`Lugenstein' Is Huge On The Luge
Lugenstein comes ripping down the highway on his back, pushing 50. He rides a half-inch above the Tarmac, lifting his head a bit, straining to peer through the visor of his motorcycle helmet past his toes. He plots his line through the zipping mountain-scape down the road. The poured-urethane wheels under his street luge roar.
Rocketing into a turn, curling his 6-foot-6, 245-pound black-leather-suited body like a banana, pushing against the long, custom-designed handles to keep the torque from pinwheeling him into traffic or into a guard rail, he feels the G-force sucking his insides, pulling him and his luge into the asphalt. "Whoaa," he goes. He gets a rush from that.
Daryl Thompson, nom de luge Lugenstein, honed his downhill skills on this run behind the Boeing plant in Everett and on Snoqualmie Pass. Last week, the Bellevue athlete brought home a silver medal and $3,500 from the Mass Luge race in Providence, R.I., where, in a surprise upset, he finished second in the Extreme Games.

> [The data]:
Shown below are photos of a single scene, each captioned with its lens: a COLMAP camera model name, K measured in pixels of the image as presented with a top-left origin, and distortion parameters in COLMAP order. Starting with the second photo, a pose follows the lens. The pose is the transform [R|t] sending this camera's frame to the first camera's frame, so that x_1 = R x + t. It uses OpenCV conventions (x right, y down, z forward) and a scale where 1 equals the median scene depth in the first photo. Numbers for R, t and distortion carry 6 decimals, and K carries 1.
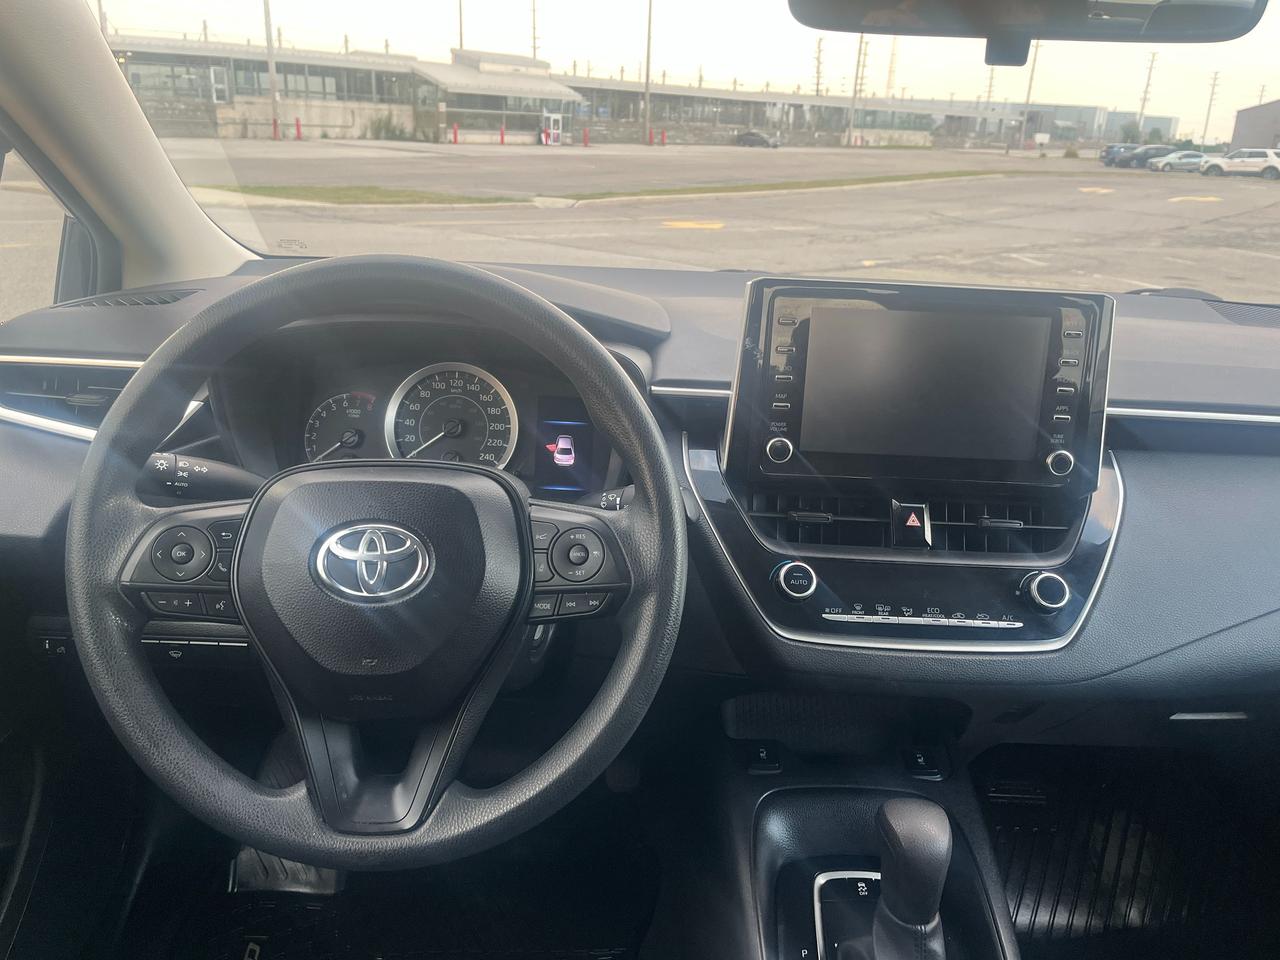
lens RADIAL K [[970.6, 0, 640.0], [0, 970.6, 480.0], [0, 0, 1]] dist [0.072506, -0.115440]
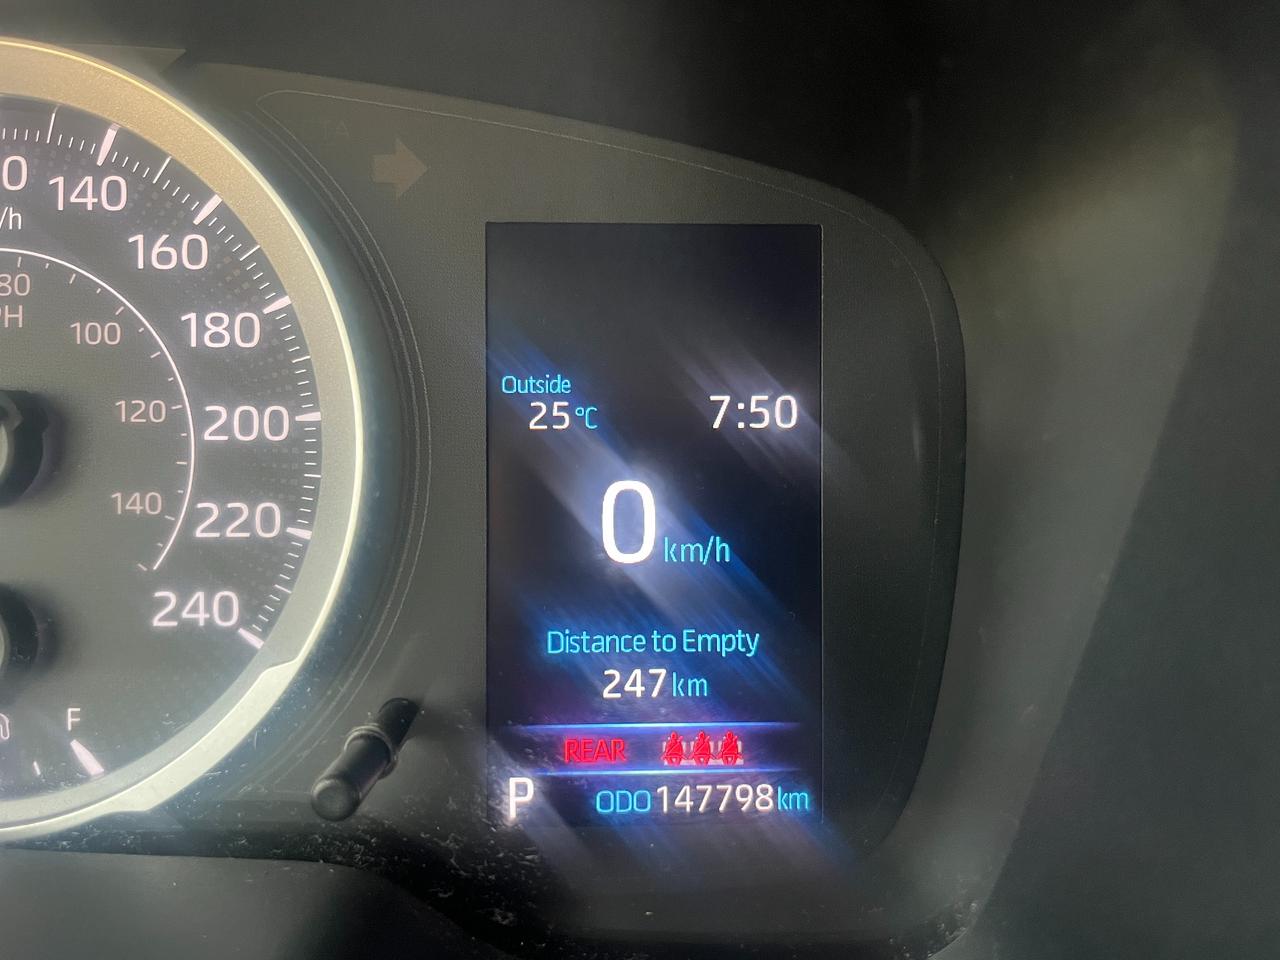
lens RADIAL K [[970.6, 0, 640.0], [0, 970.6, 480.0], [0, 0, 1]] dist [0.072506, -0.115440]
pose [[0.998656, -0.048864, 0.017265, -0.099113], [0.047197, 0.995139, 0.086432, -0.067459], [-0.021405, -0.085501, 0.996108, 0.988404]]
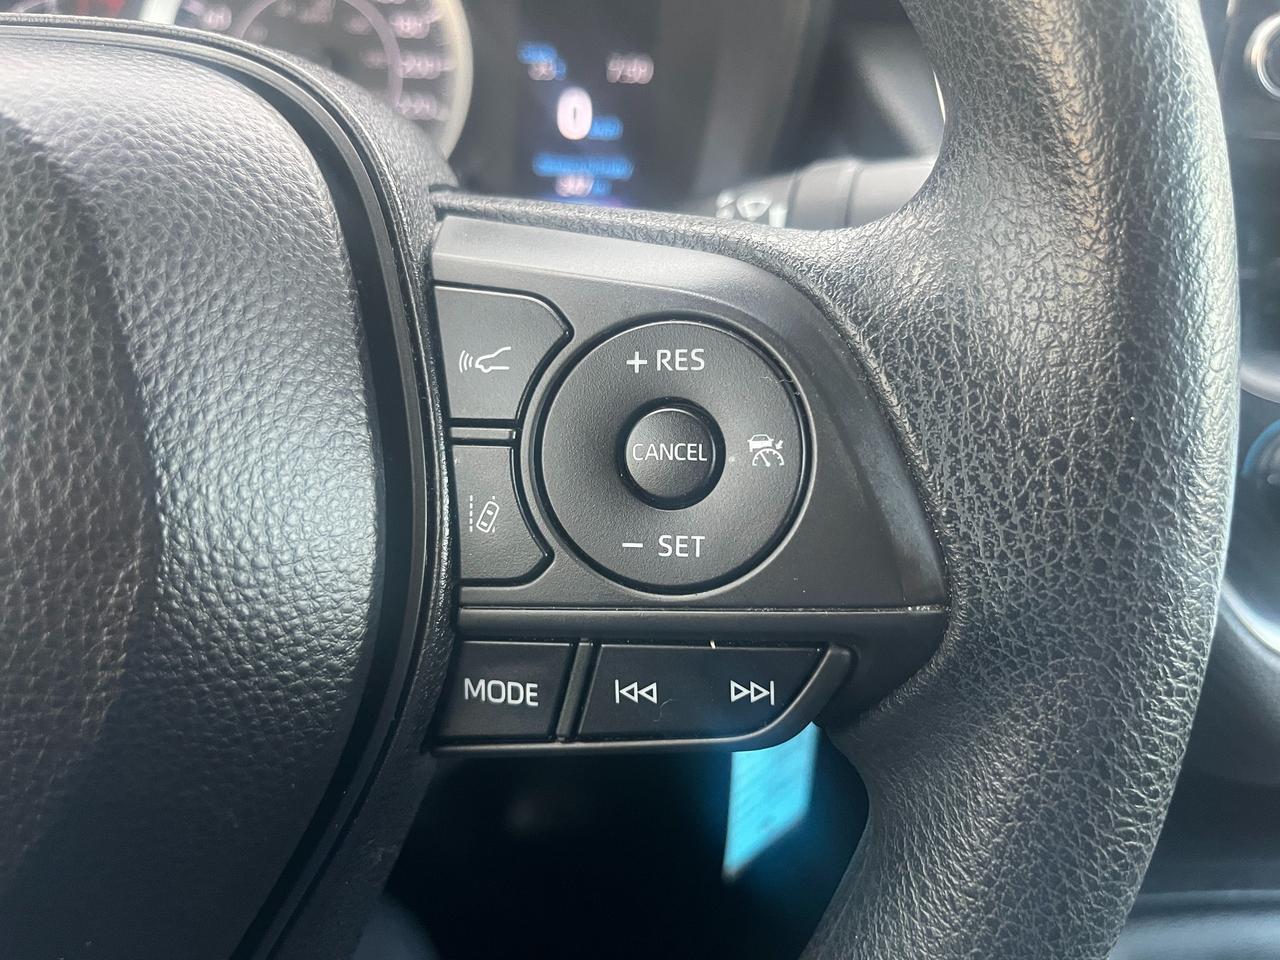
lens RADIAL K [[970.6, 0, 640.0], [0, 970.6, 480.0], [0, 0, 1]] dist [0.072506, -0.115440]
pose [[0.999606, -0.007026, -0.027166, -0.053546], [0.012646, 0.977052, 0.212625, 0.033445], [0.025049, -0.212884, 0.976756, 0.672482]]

...

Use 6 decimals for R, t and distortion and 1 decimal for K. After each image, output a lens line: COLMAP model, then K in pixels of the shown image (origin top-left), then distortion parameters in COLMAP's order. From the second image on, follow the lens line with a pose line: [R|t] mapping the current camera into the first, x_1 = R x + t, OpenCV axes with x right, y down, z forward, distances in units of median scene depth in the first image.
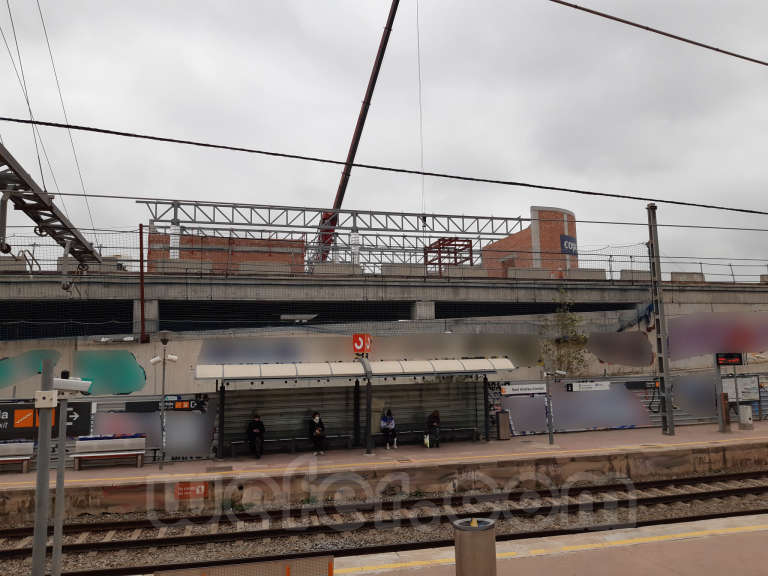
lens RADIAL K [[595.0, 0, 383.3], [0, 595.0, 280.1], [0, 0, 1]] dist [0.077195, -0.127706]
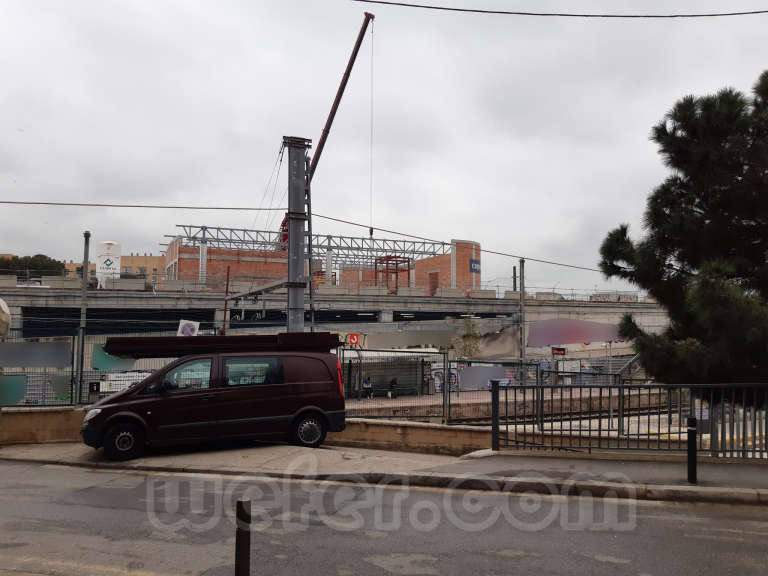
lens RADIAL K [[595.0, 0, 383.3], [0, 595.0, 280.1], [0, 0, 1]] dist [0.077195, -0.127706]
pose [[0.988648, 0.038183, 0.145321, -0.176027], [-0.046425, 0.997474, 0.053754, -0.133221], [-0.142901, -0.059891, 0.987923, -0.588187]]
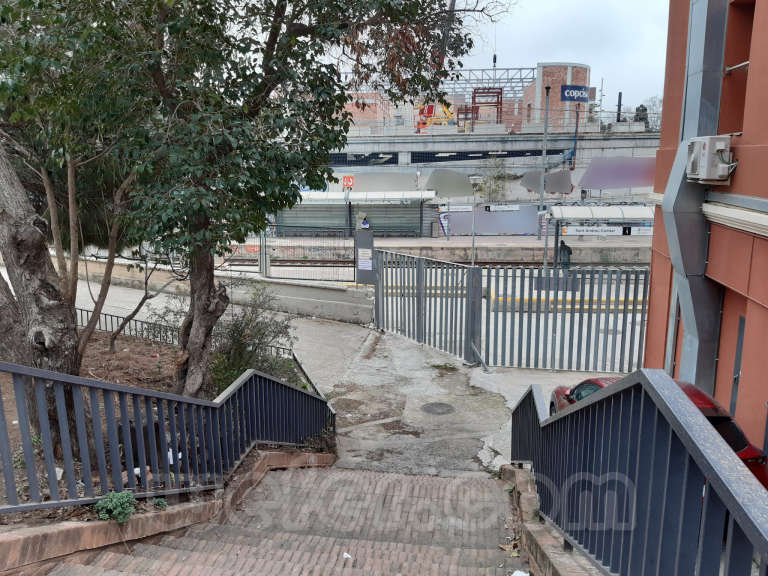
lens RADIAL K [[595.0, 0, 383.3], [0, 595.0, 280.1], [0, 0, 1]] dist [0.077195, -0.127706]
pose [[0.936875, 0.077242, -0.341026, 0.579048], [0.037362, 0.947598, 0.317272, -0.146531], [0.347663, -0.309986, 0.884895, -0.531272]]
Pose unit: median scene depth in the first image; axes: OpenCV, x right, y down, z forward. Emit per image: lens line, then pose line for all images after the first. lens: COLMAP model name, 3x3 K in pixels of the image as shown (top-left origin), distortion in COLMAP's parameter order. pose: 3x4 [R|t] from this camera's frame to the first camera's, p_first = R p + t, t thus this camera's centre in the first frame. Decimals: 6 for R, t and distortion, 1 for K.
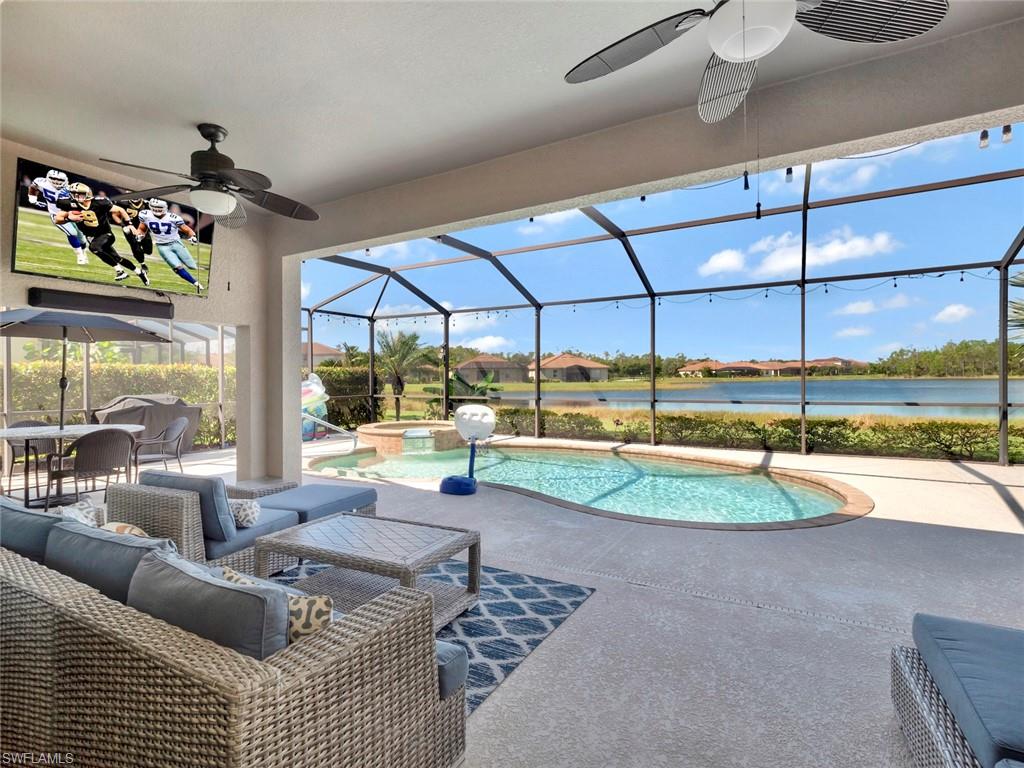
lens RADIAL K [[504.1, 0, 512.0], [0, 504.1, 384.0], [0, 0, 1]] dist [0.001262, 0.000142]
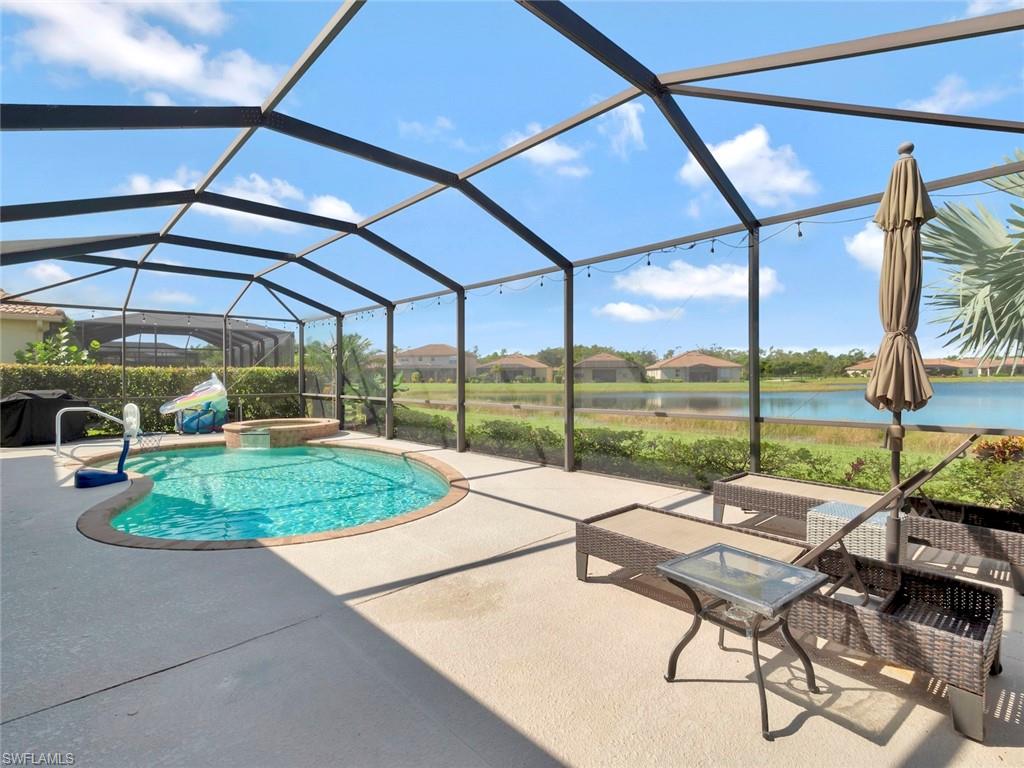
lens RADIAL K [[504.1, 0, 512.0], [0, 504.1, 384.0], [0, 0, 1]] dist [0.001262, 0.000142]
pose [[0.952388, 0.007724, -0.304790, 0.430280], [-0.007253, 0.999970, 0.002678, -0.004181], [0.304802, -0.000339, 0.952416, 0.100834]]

---

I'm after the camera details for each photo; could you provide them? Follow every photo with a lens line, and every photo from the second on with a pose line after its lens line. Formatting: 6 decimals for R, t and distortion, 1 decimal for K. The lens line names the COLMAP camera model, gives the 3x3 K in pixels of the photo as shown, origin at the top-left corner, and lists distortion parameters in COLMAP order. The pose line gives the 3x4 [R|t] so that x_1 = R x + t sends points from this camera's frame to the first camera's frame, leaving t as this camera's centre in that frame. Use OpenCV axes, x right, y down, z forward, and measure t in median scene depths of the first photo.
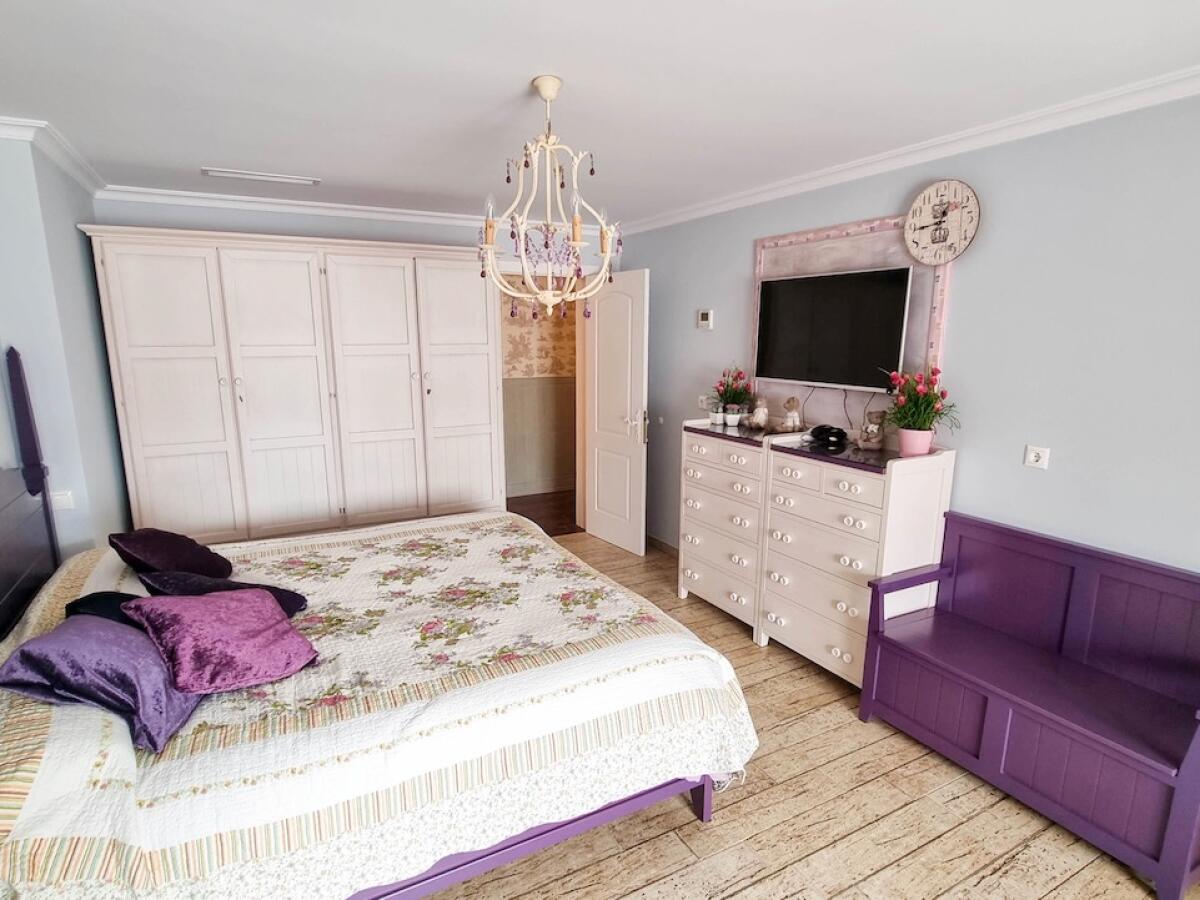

> [Required tasks]:
[1] Using the street luge article, answer the following:
(a) What material are the wheels under his street luge made of?
(b) How tall is Daryl Thompson, and how much does he weigh?
(c) What prize money did he bring home from the Mass Luge race in Providence?
[2] From the street luge article, reproduce word for word the part that opens with the words containing "Rocketing into a" and closes with "the Extreme Games.".
[3] Pick up the street luge article after its final sentence and keep writing it.

> [Answers given]:
[1]
(a) Poured urethane.
(b) He is 6 feet 6 inches tall and weighs 245 pounds.
(c) $3,500.

[2]
Rocketing into a turn, curling his 6-foot-6, 245-pound black-leather-suited body like a banana, pushing against the long, custom-designed handles to keep the torque from pinwheeling him into traffic or into a guard rail, he feels the G-force sucking his insides, pulling him and his luge into the asphalt. "Whoaa," he goes. He gets a rush from that.
Daryl Thompson, nom de luge Lugenstein, honed his downhill skills on this run behind the Boeing plant in Everett and on Snoqualmie Pass. Last week, the Bellevue athlete brought home a silver medal and $3,500 from the Mass Luge race in Providence, R.I., where, in a surprise upset, he finished second in the Extreme Games.

[3]
The 28-year-old was by far the biggest, heaviest man in the race. He finished behind racer Mike "Biker" Sherlock. But Lugenstein beat Shawn Goulart, the fastest-rated street luger in the world.
Television cameras caught his victory speech, uttered as he rose from his board: "That time was clean. Goulart - in the toaster."
The X-Games feature new, high-impact sports, fringe sports, gravity-defying underground sports, sports that court disaster: sky surfing, bungee jumping, street luge, bicycle jumping and downhill mountain-bike racing, vertical "vert" inline skating, water sports such as kite skiing and barefoot water jumping, and an extreme decathlon called the eco-challenge.
Some of these, like the X-Games themselves, broadcast by ESPN, were created expressly for television. Equipment-mounted cameras are built into the action. Lugenstein videotaped the street lugers wiping out in 90-degree turns and blind corners behind him in his medal-winning run with a "helmet cam."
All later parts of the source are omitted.